One step ahead – Rebecca Frank of the News/Media Alliance on helping publishers negotiate a growing number of obstacles

Whether it’s the needs of Gen-Z, the latest developments in the online advertising market or ways to get people to subscribe to news, the newly formed News/Media Alliance has a lot to keep an eye on.

Made up of the Association of Magazine Publishers and the News Media Alliance, which merged in July this year, the trade association counts many of the largest and most renowned brands in the magazine and news publishing industries among its members – companies with a combined annual revenue of $40 billion. It’s a membership that faces a plethora of problems the Alliance is determined to find solutions for.

“It’s about understanding the challenges publishers are facing and helping people break down their understanding of what the threat is, so they realise they are equipped to meet it,” explains Rebecca Frank, Vice President, Research & Insights at the News/Media Alliance. “We are hearing from publishers regularly and it’s about what challenges can be met and prioritising.

“There are so many existential threats, and we have all learned in the last couple of years that there are some threats you can mitigate and adapt to and somewhere you have to bend reality to meet the challenge. The Alliance exists to understand and improve the business conditions in which publishers do their work.”

Frank’s role in the Alliance is to, as she put it, “quantify, understand and see around corners of those conditions”.

“You have to be aware of what’s happening to the members – what are they dealing with and what should they be thinking about?” she adds. “It’s about answering as many of those questions as we can on a daily basis.”

The rise of Gen-Z

The way the Alliance demystifies issues through research is evident in their exploration of Gen-Z, a group set to become one of the largest future paying audiences for news. While there seems to be an assumption among many in the industry that those who are part of Gen-Z don’t like to read, the exact opposite is true, according to Frank.

“There has been so much said about how Gen-Z are always online and they don’t read anything, while, in fact, they are constantly reading,” she says. “They are more news informed than any generation before them.

“Creating a relationship with people who want news and information is different than saying they are never going to read this so maybe the wholesale change an organisation needs to make is to better serve that generation.

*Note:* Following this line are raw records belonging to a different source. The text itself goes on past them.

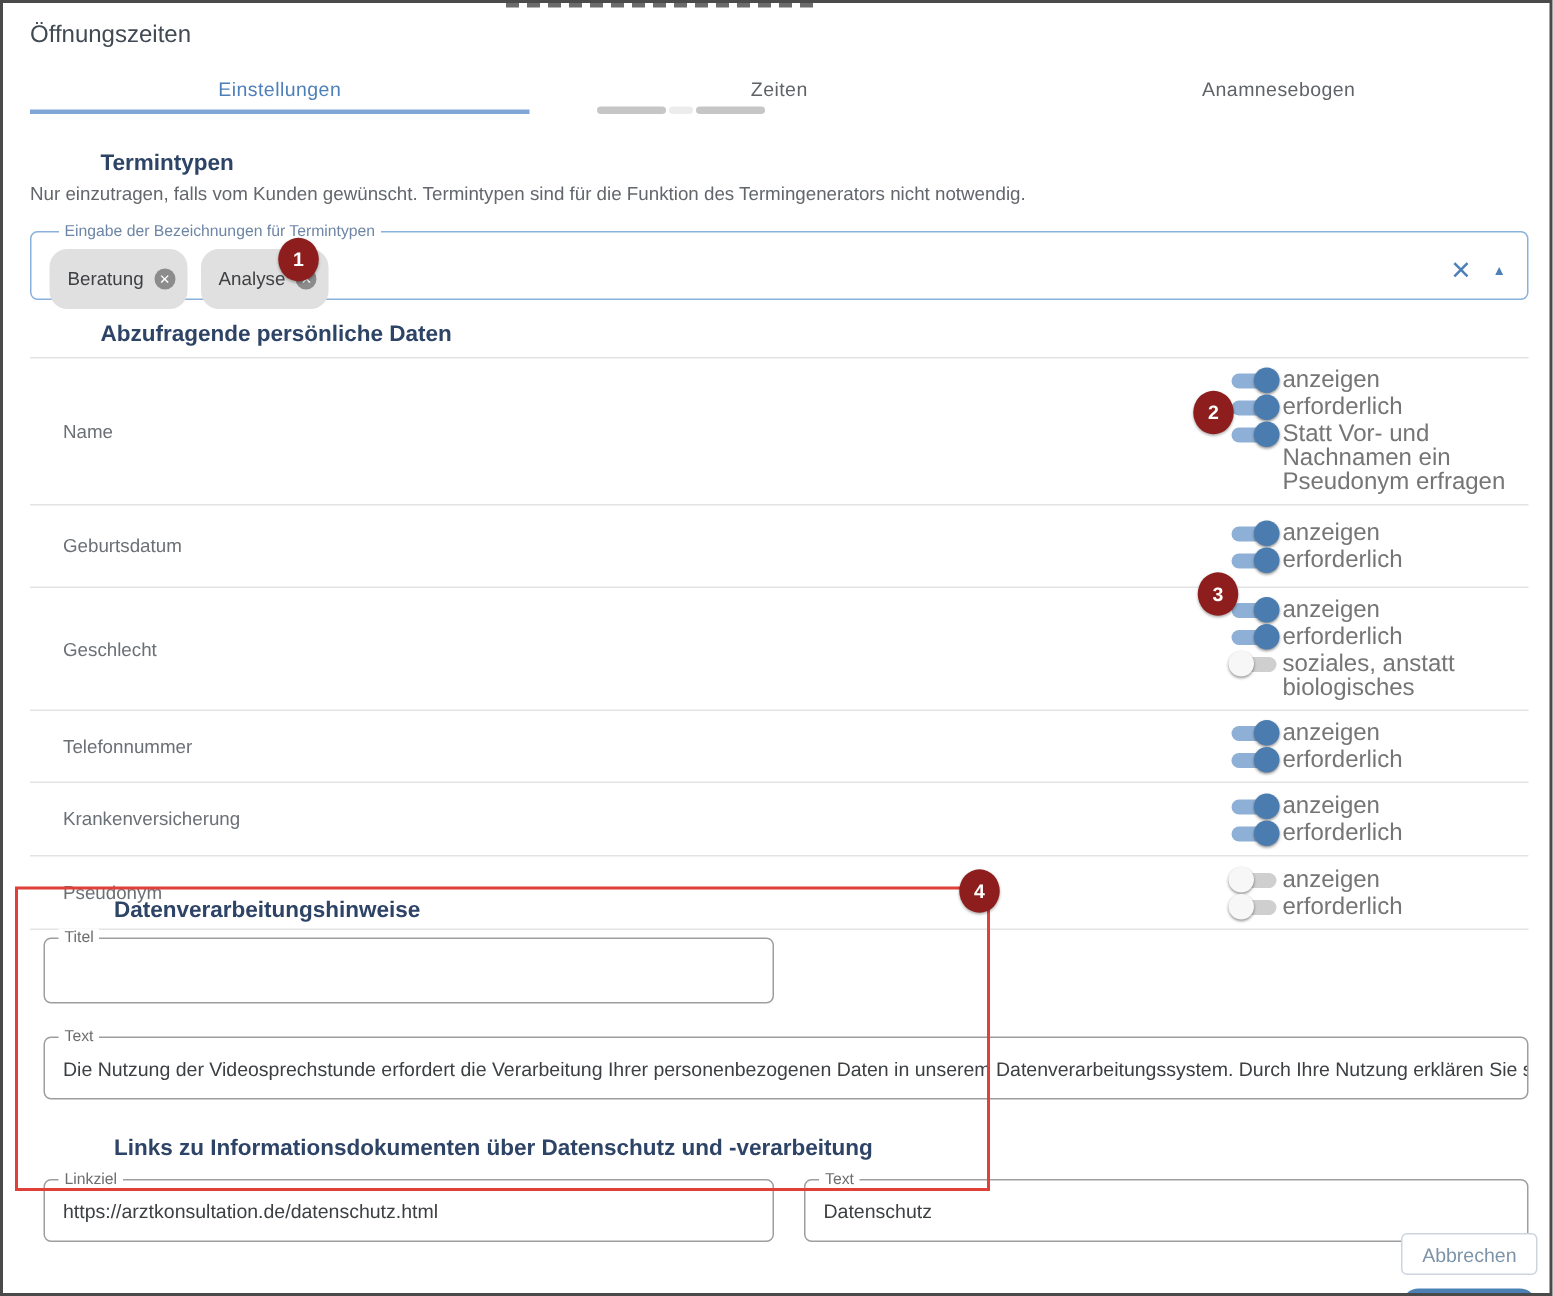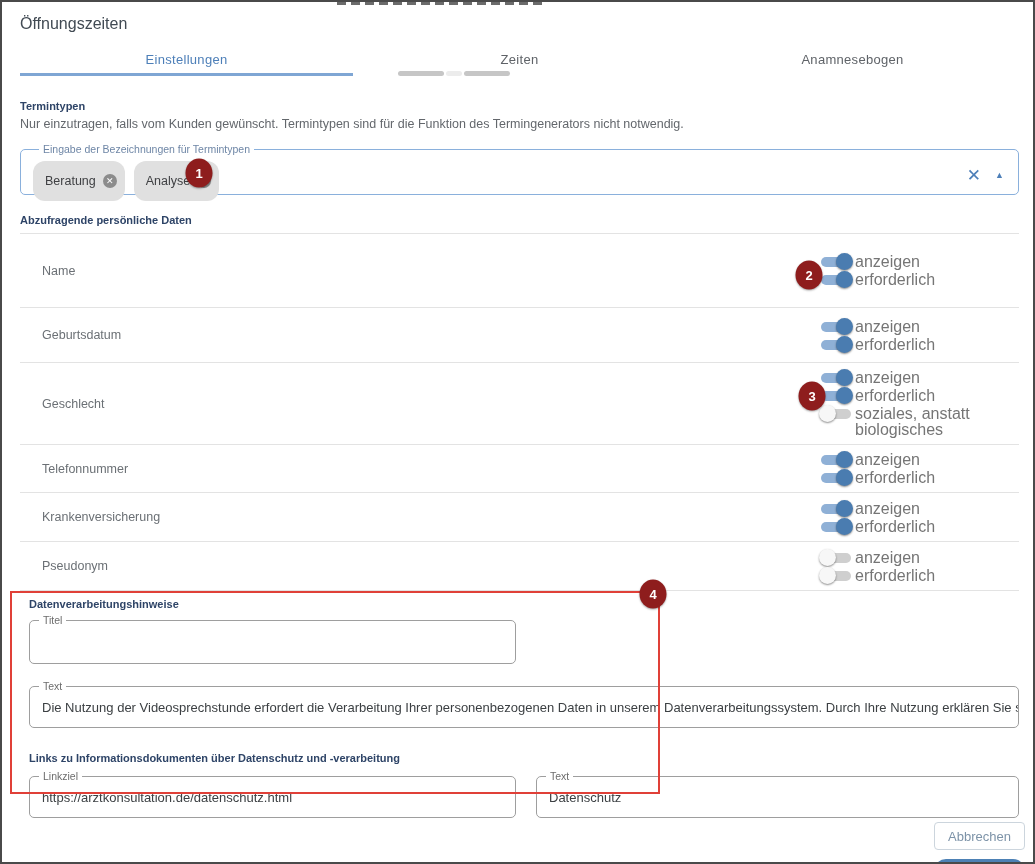--- a/index.html
+++ b/index.html
@@ -27,7 +27,7 @@
 
   
   .sec-termintypen{position:absolute;left:18px;top:98px;width:999px;}
-  .sec-heading{font-size:11px;font-weight:bold;color:#2e4467;}
+  .sec-heading{font-size:15px;font-weight:bold;color:#2e4467;margin-left:47px;}
   .sec-sub{margin-top:5px;font-size:12.5px;color:#63676c;}
   .chips-fieldset{margin:12px 0 0 0;padding:6px 12px 12px 12px;height:52px;
     border:1.5px solid #8ab0dc;border-radius:5px;position:relative;}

“It should really be a question of ‘how’ and ‘when’ and not ‘what’ and ‘if’. There will always be a need to tell people what is going on, particularly what is going on in their community. We can help these companies by using storytelling and information for them to better meet those needs.”

“Magazine publishers have a uniquely powerful product and a strong relationship with their readers. There’s a lot of information that readers want, and magazine publishers are giving people what they want”

Getting the facts straight

The Alliance’s signature annual report is the Magazine Media Factbook, which provides updated research trends and data points, mined from its extensive network of members, that highlight the enthusiasm for magazine media, and underlines the credibility magazines enjoy with their readers.

“The takeaway from the Factbook is that magazine publishers have a uniquely powerful product and a strong relationship with their readers,” says Frank. “There’s a lot of information that readers want, and magazine publishers are giving people what they want.

“Magazine publishers should feel good that they have something people want and know how to give it to them. The Factbook is a tool to help a relationship that is already strong. It is about telling advertisers this is an audience you want to reach, telling magazine publishers your magazine is an asset and that if you make sure that you serve the audience that advertisers want to reach, you have the tools to succeed.”

According to the 2022 instalment of the Factbook, published in November, more than half of individuals in every age group interact with magazines on social media.

“It shows that social media is a means to an end, another way to talk to people,” says Frank. “The way I think about the social media finding is that magazines are lucky to have these people. They are reading magazines, they are reaching social media, they are probably watching TV and streaming – they are active people you want to be reaching. “People who read a magazine care a lot because you have to go and seek it out on social. It’s an identity for them and feels very important to them from a self-definition standpoint.”

“It’s about knowing your audience and taking them on this journey and making them understand why you might change and be in another format or another – providing a different kind of value, but value nonetheless”

Building a relationship

The Factbook also shows people of all ages still enjoy experiencing magazines in print, including nearly six in ten 18-34 year-olds who say they love the touch and feel of a printed magazine. While Frank welcomes the finding, she stresses that the way you reach readers is less important than the relationship you build with them.

“Print is a high value, high-cost medium – it works for a lot of people but there’s no shame for companies that evolve away from print,” she says. “For every publication that can’t find success with print there are those that do – It’s more about the brand, the experience and the relationship.

“Some people’s relationship with a magazine is going to be print only but it doesn’t change the trust you have in the advertisers and the content. Many news companies made the transition from print earlier than magazine and our findings show that it doesn’t preclude their ability to build trust and relationship and build something for the long term.

“So, it’s about knowing your audience and taking them on this journey and making them understand why you might change and be in another format or another – providing a different kind of value, but value nonetheless.”